Circulatory Assist Device Trial Enlists 20 Patients


March 7, 2008

March 7, 2008 – CircuLite has advanced its Synergy Pocket Circulatory Assist Device clinical program into a 20-patient trial, after completion of a first-in-man pilot study of Synergy in four patients, as the company seeks CE Mark approval in the European Union for long-term implantation of Synergy in heart failure patients.

Synergy is a micro implantable blood pump, the size of a AA battery, that can be implanted superficially in a pacemaker-like pocket. The device is engineered to provide long-term, partial circulatory support in patients with chronic heart failure.

The European registration trial is planned to enroll 20 patients with chronic heart failure and will evaluate the safety and patient quality of life improvements associated with device support of greater than six months.

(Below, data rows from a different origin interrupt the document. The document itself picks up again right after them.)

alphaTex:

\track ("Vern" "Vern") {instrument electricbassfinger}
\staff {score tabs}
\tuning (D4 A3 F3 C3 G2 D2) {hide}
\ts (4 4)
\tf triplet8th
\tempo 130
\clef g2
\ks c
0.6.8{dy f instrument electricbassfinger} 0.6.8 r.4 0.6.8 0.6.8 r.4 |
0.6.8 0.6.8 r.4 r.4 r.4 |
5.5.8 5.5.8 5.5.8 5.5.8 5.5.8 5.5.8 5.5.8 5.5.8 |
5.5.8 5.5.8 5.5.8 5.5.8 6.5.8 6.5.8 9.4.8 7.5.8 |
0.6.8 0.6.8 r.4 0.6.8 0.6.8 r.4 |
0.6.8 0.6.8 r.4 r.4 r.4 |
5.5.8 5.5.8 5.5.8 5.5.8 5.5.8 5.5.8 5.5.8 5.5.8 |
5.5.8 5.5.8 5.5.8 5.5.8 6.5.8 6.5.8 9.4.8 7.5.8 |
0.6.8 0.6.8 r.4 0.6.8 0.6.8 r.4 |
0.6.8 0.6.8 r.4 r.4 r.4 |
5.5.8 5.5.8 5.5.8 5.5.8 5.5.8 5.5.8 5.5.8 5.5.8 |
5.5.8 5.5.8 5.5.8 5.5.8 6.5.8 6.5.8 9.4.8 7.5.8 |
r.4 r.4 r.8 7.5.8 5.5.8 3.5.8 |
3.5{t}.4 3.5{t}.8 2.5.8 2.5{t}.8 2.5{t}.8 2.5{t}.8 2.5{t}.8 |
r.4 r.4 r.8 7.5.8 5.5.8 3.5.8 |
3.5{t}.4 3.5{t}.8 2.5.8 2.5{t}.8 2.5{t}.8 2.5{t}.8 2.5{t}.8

To-date, seven patients have been successfully implanted with the Synergy device. Six implants were performed by Bart Meyns, M.D., Ph.D., at Gasthuisberg University Hospital in Leuven, Belgium, the site of the first-in-man trial. One patient in the trial was implanted at Hannover Medical School in Hannover, Germany, by André Simon, M.D., managing doctor of the Thoracic Transplant Program, and Martin Strüber, M.D., director of the Thoracic Transplant Program. A third trial site, University Hospital in Münster, Germany, has completed training and is now screening patients for the CE Mark trial.

“We are pleased to have two new, highly respected European trial sites and surgical teams on board for Synergy’s clinical program,” commented Southworth. “The addition of these sites highlights the interest in, and need for, this type of device.”

CircuLite recently reported positive results from the European first-in-man pilot study, for which enrollment is now complete. Four patients were implanted with Synergy in this trial. These patients reportedly benefited from improvements in hemodynamics and were allowed to return to activities of daily living. All patients were said to have reached the primary endpoint of successful heart transplantation, with one patient supported for seven months.